Suggestions, feedback, remarks?
Thank you
Update
Just wanted to add some more information.
This is part of some library that handles the data for a binary communication
protocol. The only upside I see of the first version of the code is that
people implementing the protocol in a different language (which is the case
in our situation as well) might get a better idea of how many bytes every
part takes up and where exactly they are located in the byte stream... just a remark.
(As not everybody understand english, but all our partners can read code)
I'd be inclined to inline everything because the whole program becomes so much shorter:
let fullData =
[|yield! [0x09uy; firmwareVersionBytes; firmwareVersionBytes]
for firmware in firmwareVersions do
yield! ASCIIEncoding.ASCII.GetBytes(firmware.Name)
yield! this.getTimeStampBytes firmware.Timestamp
yield! BitConverter.GetBytes(firmware.Size) |> Array.rev|]
If you want to convey the positions of the bytes, I'd put them in comments at the end of each line.

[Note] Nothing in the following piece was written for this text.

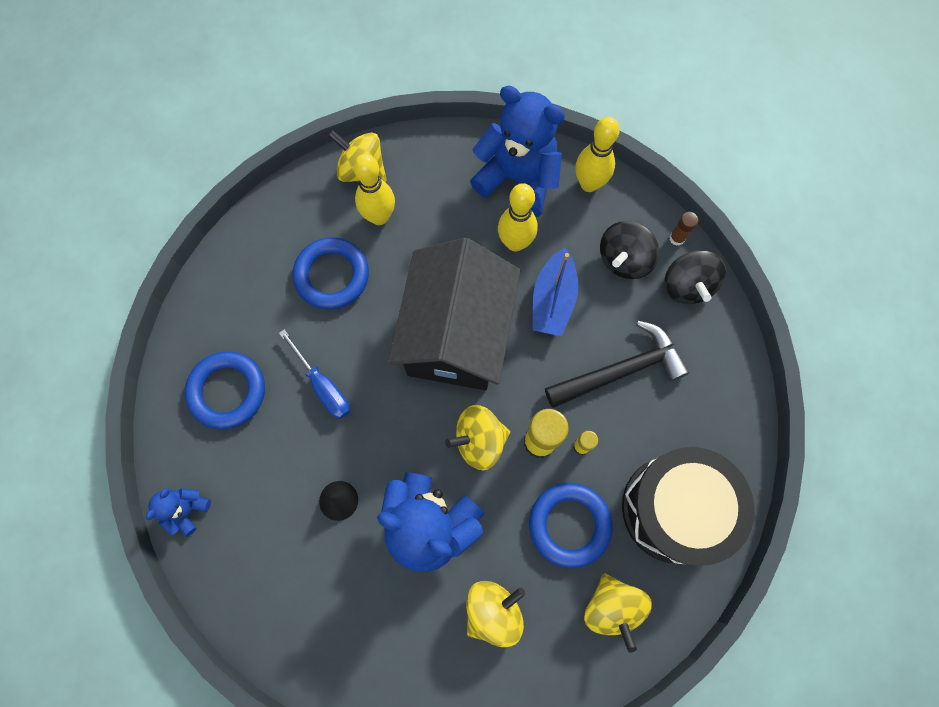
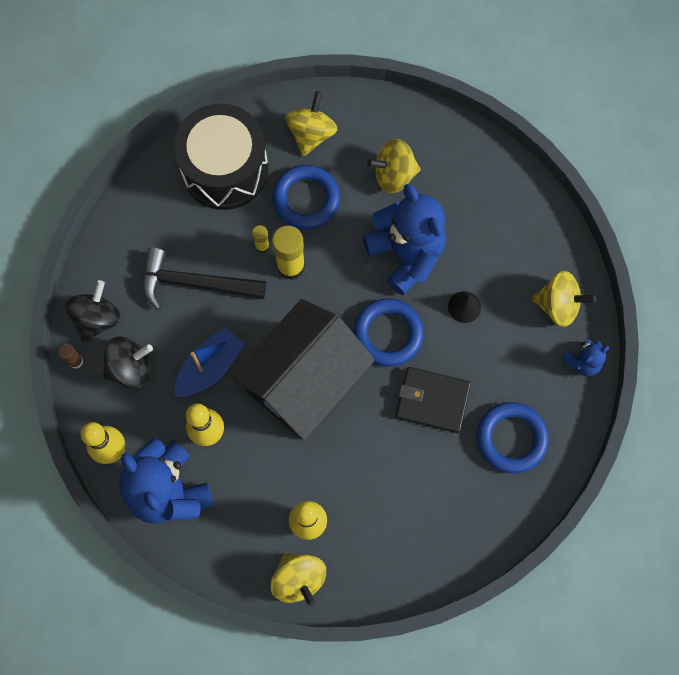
camera: 150 degrees left, 0 degrees up
blue screwdriver [279,329,350,419] -> black wallet [395,367,471,433]
blue ring [293,237,369,310] -> blue ring moved to [353,298,424,367]
yellow spinning top [445,405,510,470] -> yellow spinning top moved to [532,271,596,327]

I like your first version better because the indexing gives a better picture of the offsets, which are an important piece of the problem (I assume). The imperative code features the byte offsets prominently, which might be important if your partners can't/don't read the documentation. The functional code emphasises sticking together structures, which would be OK if the byte offsets are not important enough to be mentioned in the documentation either.
Indexing is normally accidental complexity, in which case it should be avoided. For example, your first version's loop could be for firmwareVersion in firmwareVersion instead of for i = 0 to loops.

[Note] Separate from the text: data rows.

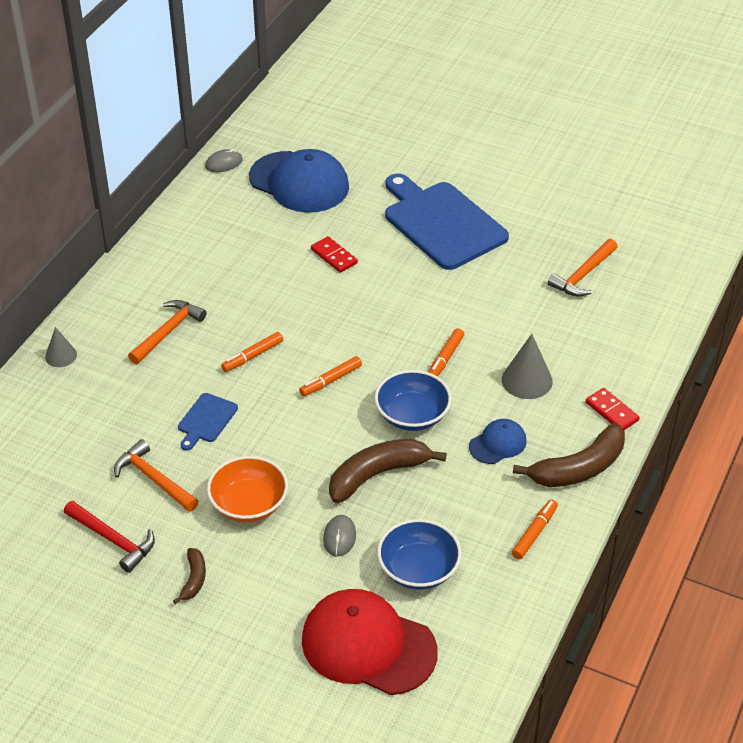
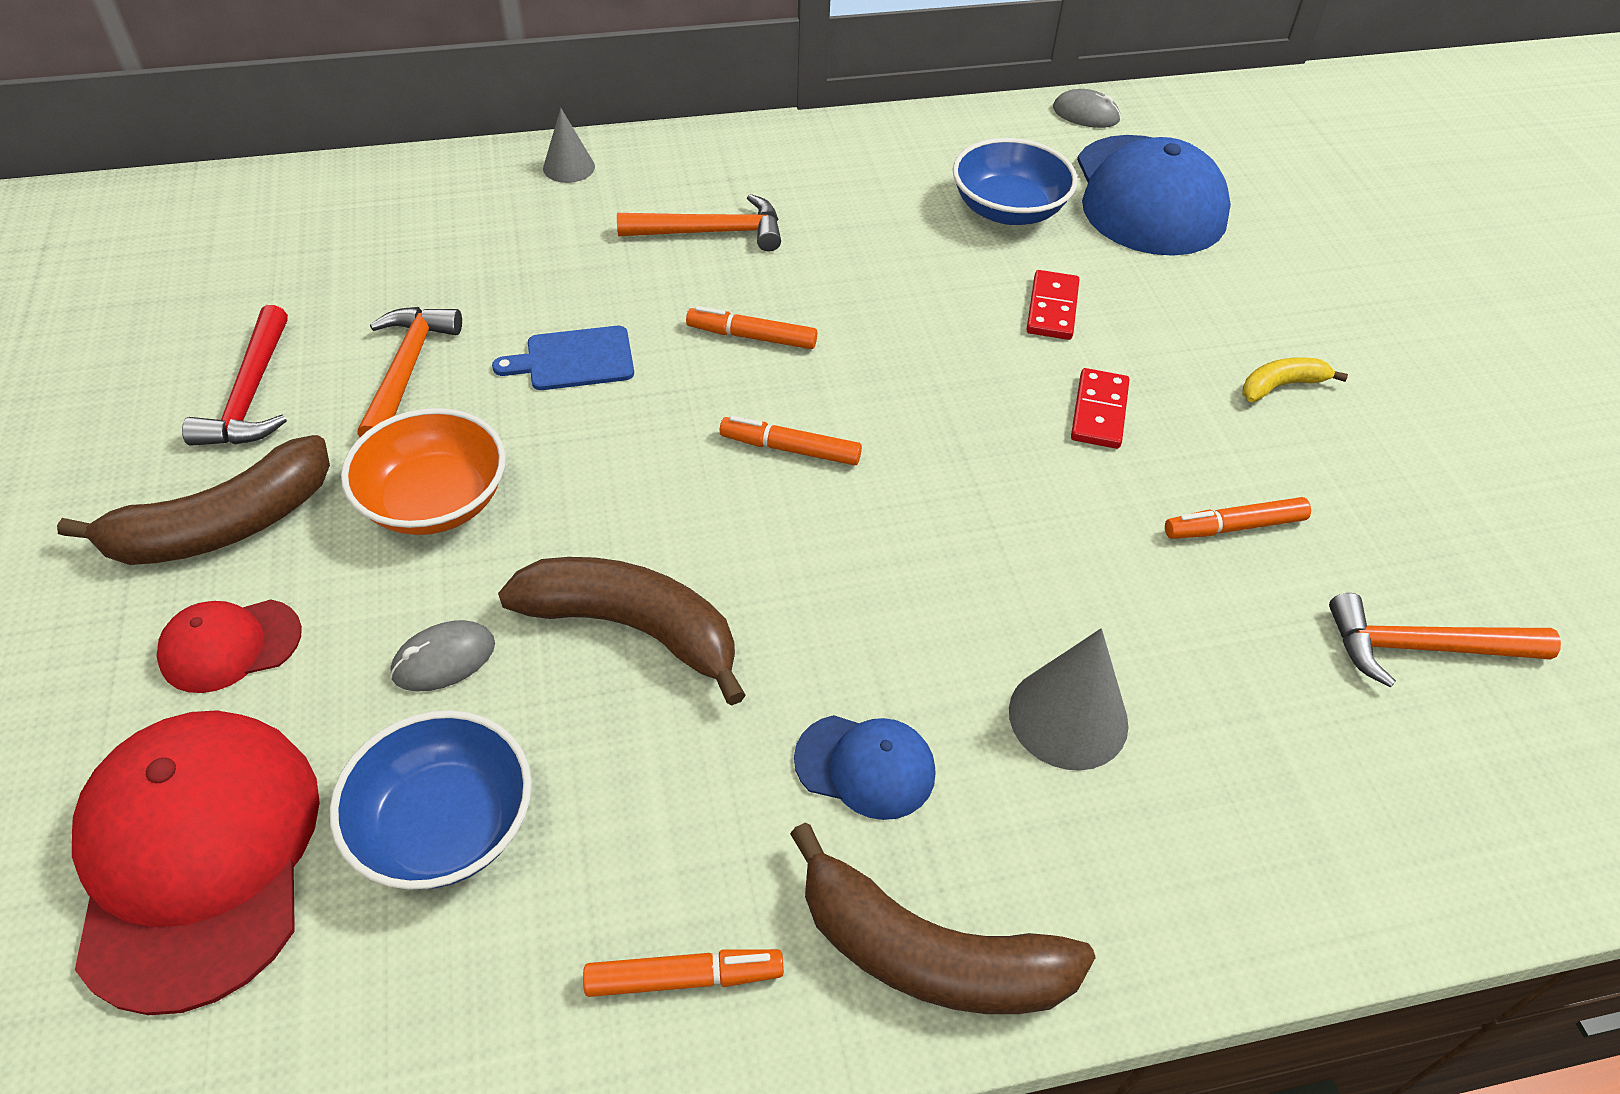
camera: 50 degrees right, 5 degrees up
brown banana [173,548,206,604] -> brown banana [57,435,330,565], size x1.97
blue bowl [375,370,452,431] -> blue bowl moved to [953,138,1078,225]
blue cutting board [385,173,509,270] -> yellow banana [1242,357,1348,402]
orange marker [428,328,464,377] -> orange marker moved to [1165,497,1311,539]
red domino [586,388,640,430] -> red domino moved to [1071,368,1129,449]
none -> red cap [156,600,302,693]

Also, like Brian says, using constants for the offsets would make the imperative version even more readable.
How often does the code run?
The advantage of 'array concatenation' is that it does make it easier to 'see' the logical portions. The disadvantage is that it creates a lot of garbage (allocating temporary arrays) and may also be slower if used in a tight loop.
Also, I think perhaps your "Array.reduce(...)" can just be "Array.concat".
Overall I prefer the first way (just create one huge array), though I would factor it differently to make the logic more apparent (e.g. have a named constant HEADER_SIZE, etc.).
While we're at it, I'd probably add some asserts to ensure that e.g. nameBytes has the expected length.